__ФРАГМЕНТ ДОКУМЕНТА__.
○ ○ ○ ○ ○ ○ ○

Фокусное исследование было проведено в 2015 году в группе из 100 студентов WNPiD. Целью исследования – ознакомление с уровнем знаний студентов о новых СМИ, коммуникативных агрессиях и постправде, а также об их состоянии знаний о России. Это был важный пункт анализа, потому что исследование проводилось в год парламентских выборов, когда тема безопасности и отношений с Россией находилась в центре политических дебатов. Формирование обследуемой группы было проведено методом случайной выборки.

Выводы, к которым пришли авторы исследования, затем были использованы при составлении окончательного вопросника для проведения анкетирования в 2016 году. В новом исследовании приняли участие 471 учащийся из всех специальностей. Выводы из проведенных фокус-тестов показали, что сделанная выборка составила репрезентативную группу учащихся по отношению к Интернет-медиа. Контент, который студенты получают через Интернет, столь же релевантный для этой группы, как и полученный через традиционные средства массовой информации.

Специфика области исследования показала, что в обследуемой группе очень высок интерес к политическим и связанным с безопасностью страны темам. Кроме того, в целом группа признает и осознает факт агрессивного освещения в СМИ вопросов политики. Это касается как контента в социальных сетях, так и традиционных СМИ. Установленный факт важен тем, что позволяет исключить интенциональность со стороны исследователей.

Вопросы, содержащиеся в анкете, были сгруппированы в тематические группы и касались: наличия агрессии в социальных сетях и образов России и ее граждан в польских СМИ.

В исследовательской группе доминировали студенты журналистики и социальной коммуникации (159 человек), что еще больше укрепило аргументы и выводы, связанные с их компетентностью в оценке и понимании средств массовой информации.

3. Постправда как ложь

Постправда описывает действительность, в которой факты не имеют значения. Это самая прямая характеристика термина, который с 2016 года стал популярным в описании политического пространства. В публичном дискурсе он появился после первого его употребления американо-сербским драматургом (Stevea Tesicha в 1992 году) в журнале «Nation» (Flood, 2016). Популярность приобрел благодаря книге Ralpha Keyesa (2004) The Post-Truth Era: Dishonesty and Deception in Contemporary Life. Однако сам R. Keyes, написав о постправде, объяснил, что карьера этого термина началась вместе с появлением телевидения (50-е годы прошлого века), которое ввело новые формы политической коммуникации, а в главном опиралось на информирование получателя периферийным путем, клоня его к эвристическому принятию решения, а не рационального анализа высказывания политика.

После 70-х годов прошлого столетия телевидение становится наиболее массовым распространителем постправды. Конечно, за последующие годы типология каналов массовой коммуникации претерпела существенные изменения, что, впрочем, не отразилось на главном в распространении постправды: основой по-прежнему являются только широко распространенные массовые медиумы, преобразующие общественную действительность за счет исполнения ими роли посредника в акте сообщения.

Вместе с тем, видится, что термин «постправда» не является новым. Это дистрибутивная форма описания действительности, на основе которой в последние годы получили свое развитие новые медиумы. Существенным переменам в массовой коммуникации содействует интенсификация самого явления и нарастающая динамика применения политиками постправды как инструмента достижения определенных партикулярных целей.

○ ○ ○ ○ ○ ○ ○

Перепишите часть фрагмента документа, начиная со слов «Вопросы, содержащиеся в» и далее вплоть до слов «средств массовой информации.». Вместо «журналистики» поставьте «политологии». Эти материалы не связаны с фрагментом документа.

__МАТЕРИАЛЫ__.
○ ○ ○ ○ ○ ○ ○

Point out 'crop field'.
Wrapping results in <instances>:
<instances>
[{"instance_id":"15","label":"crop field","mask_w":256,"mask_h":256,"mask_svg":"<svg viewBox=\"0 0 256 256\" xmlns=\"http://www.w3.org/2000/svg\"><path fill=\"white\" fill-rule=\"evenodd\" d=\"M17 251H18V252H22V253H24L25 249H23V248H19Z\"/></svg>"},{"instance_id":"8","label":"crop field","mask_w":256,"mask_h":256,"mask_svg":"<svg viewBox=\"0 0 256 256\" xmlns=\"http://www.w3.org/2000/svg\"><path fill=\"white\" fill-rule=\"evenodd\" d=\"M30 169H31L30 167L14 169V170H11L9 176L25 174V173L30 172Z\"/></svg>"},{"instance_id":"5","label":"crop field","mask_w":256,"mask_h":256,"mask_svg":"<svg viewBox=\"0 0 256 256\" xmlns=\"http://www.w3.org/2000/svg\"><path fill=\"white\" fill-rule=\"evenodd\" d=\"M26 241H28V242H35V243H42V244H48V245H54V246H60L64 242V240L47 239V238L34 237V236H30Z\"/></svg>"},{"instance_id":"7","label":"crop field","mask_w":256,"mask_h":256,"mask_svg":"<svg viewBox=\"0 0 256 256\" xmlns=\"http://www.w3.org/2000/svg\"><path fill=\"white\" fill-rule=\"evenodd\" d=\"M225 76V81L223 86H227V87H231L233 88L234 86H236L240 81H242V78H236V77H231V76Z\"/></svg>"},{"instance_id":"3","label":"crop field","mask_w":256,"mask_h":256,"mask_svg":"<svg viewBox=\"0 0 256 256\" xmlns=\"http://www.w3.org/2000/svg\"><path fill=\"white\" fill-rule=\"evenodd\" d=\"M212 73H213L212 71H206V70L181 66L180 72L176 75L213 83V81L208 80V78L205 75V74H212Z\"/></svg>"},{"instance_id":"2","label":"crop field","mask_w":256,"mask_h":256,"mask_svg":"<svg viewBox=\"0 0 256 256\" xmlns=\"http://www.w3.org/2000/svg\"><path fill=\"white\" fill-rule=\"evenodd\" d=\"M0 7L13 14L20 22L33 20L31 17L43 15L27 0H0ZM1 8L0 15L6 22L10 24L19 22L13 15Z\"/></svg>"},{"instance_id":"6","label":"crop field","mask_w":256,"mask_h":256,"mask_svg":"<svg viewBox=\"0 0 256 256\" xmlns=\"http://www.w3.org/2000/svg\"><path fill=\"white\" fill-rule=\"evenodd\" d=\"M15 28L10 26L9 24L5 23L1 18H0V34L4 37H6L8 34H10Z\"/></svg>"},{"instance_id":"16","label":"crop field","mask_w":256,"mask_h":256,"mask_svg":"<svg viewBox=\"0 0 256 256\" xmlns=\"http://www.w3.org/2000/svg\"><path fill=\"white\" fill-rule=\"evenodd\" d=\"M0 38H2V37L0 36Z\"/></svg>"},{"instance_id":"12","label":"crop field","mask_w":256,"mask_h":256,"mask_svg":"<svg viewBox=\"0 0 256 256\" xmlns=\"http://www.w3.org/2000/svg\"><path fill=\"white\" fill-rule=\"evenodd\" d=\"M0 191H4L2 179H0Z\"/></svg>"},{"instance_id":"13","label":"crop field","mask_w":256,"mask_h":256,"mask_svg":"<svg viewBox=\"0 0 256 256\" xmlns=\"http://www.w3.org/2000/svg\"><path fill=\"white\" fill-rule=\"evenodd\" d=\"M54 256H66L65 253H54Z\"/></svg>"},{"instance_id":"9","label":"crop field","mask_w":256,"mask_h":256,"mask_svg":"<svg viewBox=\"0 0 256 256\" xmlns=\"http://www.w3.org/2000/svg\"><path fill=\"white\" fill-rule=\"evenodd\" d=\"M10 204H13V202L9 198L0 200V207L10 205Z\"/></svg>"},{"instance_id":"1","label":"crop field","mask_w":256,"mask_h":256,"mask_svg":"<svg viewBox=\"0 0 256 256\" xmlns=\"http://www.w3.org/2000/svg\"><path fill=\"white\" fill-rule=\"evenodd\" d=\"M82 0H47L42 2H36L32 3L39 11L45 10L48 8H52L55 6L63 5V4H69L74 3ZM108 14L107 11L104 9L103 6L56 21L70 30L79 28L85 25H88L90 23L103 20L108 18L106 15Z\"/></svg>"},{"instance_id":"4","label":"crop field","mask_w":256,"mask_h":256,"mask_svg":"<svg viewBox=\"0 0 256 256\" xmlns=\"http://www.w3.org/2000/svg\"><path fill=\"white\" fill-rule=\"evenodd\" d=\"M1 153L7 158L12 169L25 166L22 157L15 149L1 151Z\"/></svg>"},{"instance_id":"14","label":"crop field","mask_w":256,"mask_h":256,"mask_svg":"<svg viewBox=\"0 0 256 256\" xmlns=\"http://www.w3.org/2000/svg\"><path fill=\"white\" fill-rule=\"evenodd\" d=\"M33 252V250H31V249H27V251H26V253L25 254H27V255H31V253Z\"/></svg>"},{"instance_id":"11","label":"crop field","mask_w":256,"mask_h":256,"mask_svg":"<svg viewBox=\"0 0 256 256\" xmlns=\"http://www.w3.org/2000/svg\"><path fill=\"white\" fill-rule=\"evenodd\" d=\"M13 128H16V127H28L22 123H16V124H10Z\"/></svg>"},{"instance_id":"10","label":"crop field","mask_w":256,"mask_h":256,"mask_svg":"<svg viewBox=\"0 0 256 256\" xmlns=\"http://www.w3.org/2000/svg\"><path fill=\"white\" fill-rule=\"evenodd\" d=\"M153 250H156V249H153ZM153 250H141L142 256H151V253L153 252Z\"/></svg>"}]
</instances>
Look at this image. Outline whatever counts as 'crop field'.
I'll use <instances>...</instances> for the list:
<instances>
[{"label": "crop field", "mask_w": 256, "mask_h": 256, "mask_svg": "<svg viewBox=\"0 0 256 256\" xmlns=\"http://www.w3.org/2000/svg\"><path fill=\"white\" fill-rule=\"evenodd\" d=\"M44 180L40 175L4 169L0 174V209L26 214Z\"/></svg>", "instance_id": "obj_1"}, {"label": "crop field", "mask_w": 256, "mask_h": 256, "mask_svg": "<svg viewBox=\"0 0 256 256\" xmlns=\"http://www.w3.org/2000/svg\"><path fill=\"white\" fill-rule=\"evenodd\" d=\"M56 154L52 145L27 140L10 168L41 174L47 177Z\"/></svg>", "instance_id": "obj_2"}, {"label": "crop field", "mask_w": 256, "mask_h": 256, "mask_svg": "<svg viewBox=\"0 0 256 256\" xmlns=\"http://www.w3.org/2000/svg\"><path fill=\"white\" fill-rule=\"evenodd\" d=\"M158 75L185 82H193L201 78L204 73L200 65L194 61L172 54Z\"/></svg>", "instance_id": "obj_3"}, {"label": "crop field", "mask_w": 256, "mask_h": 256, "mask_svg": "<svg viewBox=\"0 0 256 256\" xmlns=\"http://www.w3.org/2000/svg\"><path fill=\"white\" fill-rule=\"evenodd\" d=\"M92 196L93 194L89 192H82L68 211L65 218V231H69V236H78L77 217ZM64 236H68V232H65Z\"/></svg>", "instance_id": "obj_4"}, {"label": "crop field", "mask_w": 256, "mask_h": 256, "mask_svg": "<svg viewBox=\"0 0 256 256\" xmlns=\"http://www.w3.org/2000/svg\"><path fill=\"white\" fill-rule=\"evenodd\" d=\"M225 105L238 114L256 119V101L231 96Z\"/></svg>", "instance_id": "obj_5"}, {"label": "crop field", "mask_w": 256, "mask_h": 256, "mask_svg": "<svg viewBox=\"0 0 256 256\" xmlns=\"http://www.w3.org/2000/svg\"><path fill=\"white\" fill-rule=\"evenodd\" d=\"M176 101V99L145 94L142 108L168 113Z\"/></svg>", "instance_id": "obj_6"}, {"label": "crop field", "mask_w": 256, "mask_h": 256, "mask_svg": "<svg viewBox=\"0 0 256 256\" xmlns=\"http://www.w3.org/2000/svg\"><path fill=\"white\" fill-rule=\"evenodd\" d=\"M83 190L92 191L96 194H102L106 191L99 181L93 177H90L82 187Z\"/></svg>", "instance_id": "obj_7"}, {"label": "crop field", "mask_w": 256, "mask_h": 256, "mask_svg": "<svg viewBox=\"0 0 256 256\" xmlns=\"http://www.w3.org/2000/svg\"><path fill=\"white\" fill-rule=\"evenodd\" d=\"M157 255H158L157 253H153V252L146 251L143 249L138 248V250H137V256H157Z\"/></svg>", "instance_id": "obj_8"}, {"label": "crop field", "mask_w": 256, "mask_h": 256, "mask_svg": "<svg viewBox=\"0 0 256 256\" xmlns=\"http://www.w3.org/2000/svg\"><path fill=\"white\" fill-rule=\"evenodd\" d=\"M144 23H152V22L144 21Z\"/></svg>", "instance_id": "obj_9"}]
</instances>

○ ○ ○ ○ ○ ○ ○

__РЕШЕННАЯ ЗАДАЧА__.
Вопросы, содержащиеся в анкете, были сгруппированы в тематические группы и касались: наличия агрессии в социальных сетях и образов России и ее граждан в польских СМИ.

В исследовательской группе доминировали студенты политологии и социальной коммуникации (159 человек), что еще больше укрепило аргументы и выводы, связанные с их компетентностью в оценке и понимании средств массовой информации.